We all saw the outcry when Windows Vista was released and the world cried, “Old piece of software X doesn’t work!” The result is that deprecated and known-to-be-vulnerable components of the OS have to be maintained for compatibility purposes (and subsequently patched and repatched for each vulnerability). Users then happily run their old software (also riddled with bugs and security vulnerabilities) wondering why they have to download so many updates.
Microsoft has tried to remedy these problems to an extent by flagging up an absence of security software, rewriting much of the kernel in their latest releases and by offering XP compatibility (a packaged VM) as an optional download with Windows 7 Pro, but Windows will still have many of these problems moving into the future as there is no obvious solution to this problem.
Despite recent campaigns such as http://www.end6.org and http://www.ie6nomore.com (there are over 70 sites of a similar ilk) IE6 still remains popular. It is a relic of the last browser war where Netscape Navigator was squeezed out of existence before Internet Explorer was left to stagnate. It hasn’t been too innovative since the turn of the millennium, and as a result is also the chief cause of most security problems because most malicious sites target this browser specifically. Microsoft moved to IE7 by default for Vista, but the corporation can’t force XP users to upgrade IE6.
Despite the best will of PC World and other boutiques’ sales teams to sell expensive copies of Norton 360 and McAfee Security with all new machines, most Windows users have little or no security software installed. This isn’t always intentional, and is usually caused out of ignorance or simply failing to renew their subscriptions once their protection has expired.
These people come from the same majority which open random emails with dodgy attachments, (ironically) run bogus anti-virus checkers on the net and click ‘OK’ on every pop-up. Unless someone who knows better tells them otherwise, they will continue to do this. Microsoft has added security centre to nag people about not having adequate security, but unfortunately it doesn’t work in the majority of cases as it does not motivate people to protect themselves.
It pains me to say it, but Windows is not the beginning and end of the problem. Microsoft is making the OS the majority of people want. Unfortunately for the internet, the majority of Windows users consist of non-IT literate people who demand everything works without hassle, whatever the consequences (before I get flamed, I am not saying ALL Windows users are like this, but the general populace as I have experienced them on forums and whose computers I wind up fixing).
The answer is NOT to ask everyone to buy a Mac or install GNU/Linux, BSD or some other Unix variant over their Windows partition. Nor is it the answer to filter every Windows user from the internet, which would be a logistical nightmare and take out the vast majority every-day users (but seriously please partisan supporters of alternative operating systems).
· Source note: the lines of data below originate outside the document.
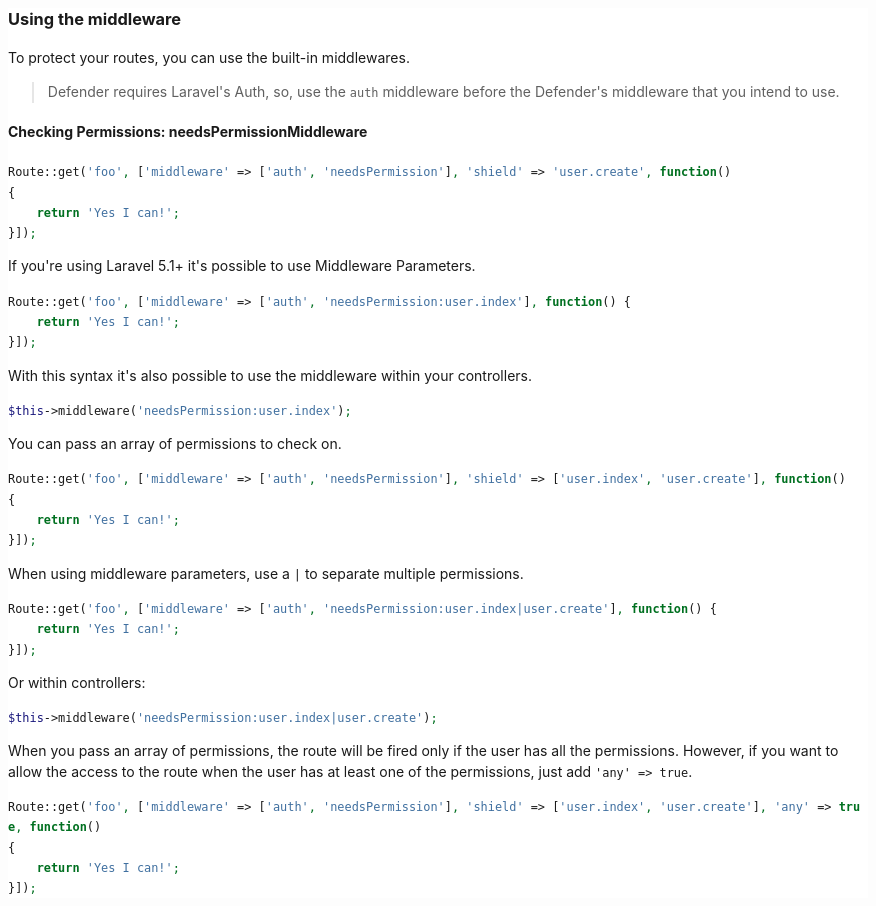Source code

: ### Using the middleware

To protect your routes, you can use the built-in middlewares.

> Defender requires Laravel's Auth, so, use the `auth` middleware before the Defender's middleware that you intend to use.

#### Checking Permissions: needsPermissionMiddleware

```php
Route::get('foo', ['middleware' => ['auth', 'needsPermission'], 'shield' => 'user.create', function()
{
    return 'Yes I can!';
}]);
```

If you're using Laravel 5.1+ it's possible to use Middleware Parameters.

```php
Route::get('foo', ['middleware' => ['auth', 'needsPermission:user.index'], function() {
    return 'Yes I can!';
}]);
```

With this syntax it's also possible to use the middleware within your controllers.

```php
$this->middleware('needsPermission:user.index');
```

You can pass an array of permissions to check on.

```php
Route::get('foo', ['middleware' => ['auth', 'needsPermission'], 'shield' => ['user.index', 'user.create'], function()
{
    return 'Yes I can!';
}]);
```

When using middleware parameters, use a `|` to separate multiple permissions.

```php
Route::get('foo', ['middleware' => ['auth', 'needsPermission:user.index|user.create'], function() {
    return 'Yes I can!';
}]);
```

Or within controllers:

```php
$this->middleware('needsPermission:user.index|user.create');
```

When you pass an array of permissions, the route will be fired only if the user has all the permissions. However, if you want to allow the access to the route when the user has at least one of the permissions, just add `'any' => true`.

```php
Route::get('foo', ['middleware' => ['auth', 'needsPermission'], 'shield' => ['user.index', 'user.create'], 'any' => true, function()
{
    return 'Yes I can!';
}]);
```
The answer is to re-educate people. As they start using these services and becoming components in botnets, direct them to security software. If they don’t want to fork out for one, simply suggest free alternatives they can download from the net. They are usually just as good, or in the worst case are better than nothing. If all else fails, act like an insurance salesman and point them to a folder of their beloved family photos (which won’t be backed up) and while they’re reminiscing about those occasions tell them what will happen if they don’t get security software. Persistence is the key and unless people are motivated to protect themselves they won’t.
Also, by posting in forum signatures, personal websites and social networking profiles in prominent places that Internet Explorer 6 users need to update their browser you can increase awareness of the situation. Some users don’t even know what a browser is, so be patient and answer any questions calmly. If everywhere they look on the net views their browser with disdain they will do exactly what most consumers always do in that situation – get a new one. Even if they stick with Internet Explorer, we still raise awareness about what a browser is and why it is important to update.
If Windows 7 sees the rush we’re all expecting from the hype IE8 might make this a moot point, but in the meantime it is important to send people this message. I will certainly be doing so with the next version of this site (still under development).